19 Haziran 2020, ekip arkadaşlarım tatlı bir sürprizle doğum günümü kutluyor, hepsi gözümde rengarenk hediye paketlerine dönüşüveriyor, pandeminin bana hediyeleri diyorum, gülümsüyorum kendi kendime. Sonra bir telefon geliyor, biyopsi raporum çıkmış; invaziv meme karsinoma. 365 de 1 ihtimalle doğum günümde böyle bir haber almam ablama ‘’bugün senin doğum günün böyle olmamalıydı’’ diye isyan ettiriyor. ‘’Hayır, abla.’’ diyorum ‘’Ağlayamazsın!’’, çünkü o an emin oldum ki mesleki bir şans ve mesaj olarak gördüğüm şey aslında hayati bir şans ve mesaj! Böyle bir rastlantıyı ya bir lanet ya da bir hediye olarak kabul edebilirdim. Gözümde en pembesinden bir hediye paketi daha canlanıverdi, merhaba meme kanseri ve merhaba 28 sene sonra ikinci kez doğduğum hayat!
Evet, ilk böyle karşıladım seni sevgili tümörüm. Dizlerimin titreyip de ayakta duramadığım tek bir an oldu; raporu gösterdiğim ilk doktorun genç oluşuma acıyarak ‘’nasıl oldu bu’’ dediği an. Çok korktum, bir uçurumun kıyısında olmakla bir uçurumun kıyısında gözleri bağlı olmak aynı şey değildi. İnsanı en çok önünü görememek, bilgisizlik ve belirsizlik korkutuyordu. Ben hazırlıksız yakalanmıştım, kanserin k’sini bilmiyordum, karşılaştığım olumsuz doktor tepkileri beni silkeleyip kendime getirdi, bu işin nasıl olduğunu demek ki benim bilmem gerekiyor, dedim.
Bir cihazdan diğerine giriyorum, bir doktordan diğerine gidiyorum. Belirsizlikler kabuslara boğuyor, uyumak istemiyorum artık, 4 kemiğime metastaz yapmış rahat da durmamış küçücük şey, zaten 4 e kadar evre var ,benimki de evre 4. Bu sefer doktorun karşısına hazırlıklı gidiyorum. Nasıl olduğunu bilmesem de ne olduğunu biliyorum. 4. Evre meme kanseriyim, ne yapacağız, diyorum.

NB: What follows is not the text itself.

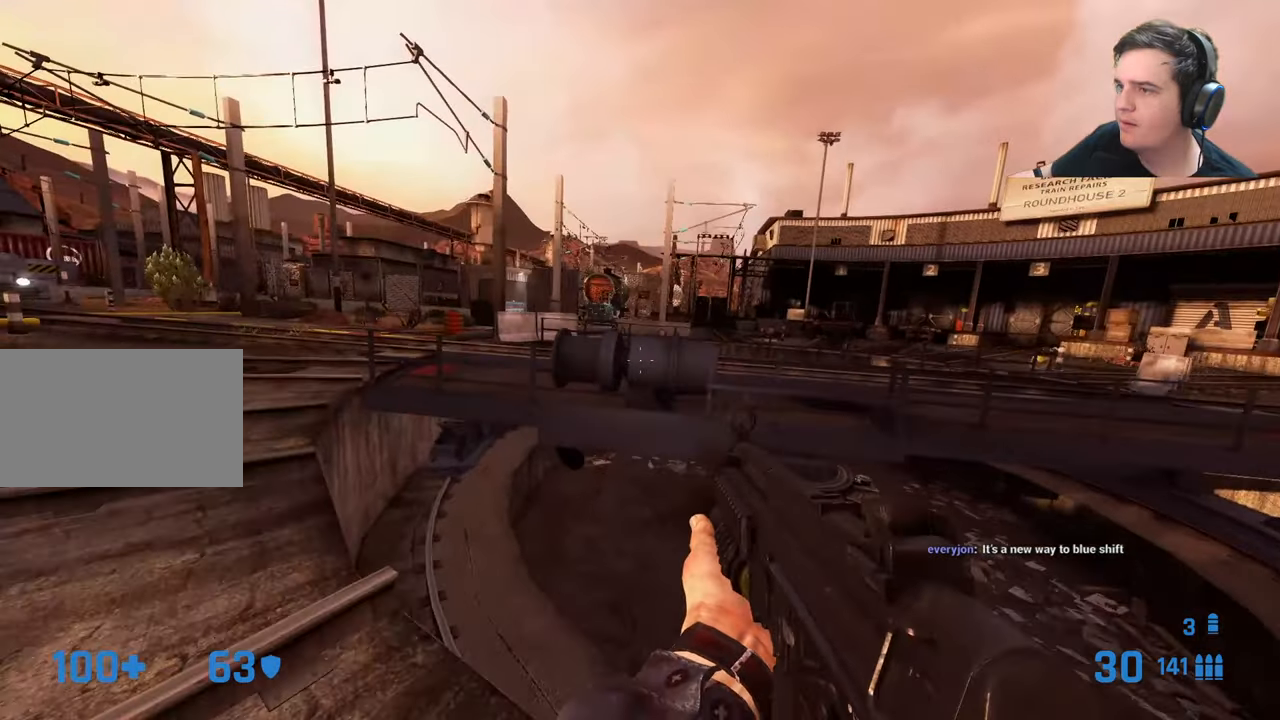
{"keys": ["a", "w"]}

Arada sırada, neden sen, diye üzülenler oluyor, kızıyorum. Nasıl, neden ben, diyeyim ki, benden önce benden sonra benimle beraber o kadar kanser hastası varken benim ayrıcalığım ne ola…
Sürecim netleşince biraz daha derin bir nefes alıyorum, belirsizlik çemberi daralıyor. Kemoterapi ile tanışıyorum, tam 8 raunt! Evime laboratuvar kuramam, boş da duramam, bu salgının ortasında herkes kadar risk de alamam.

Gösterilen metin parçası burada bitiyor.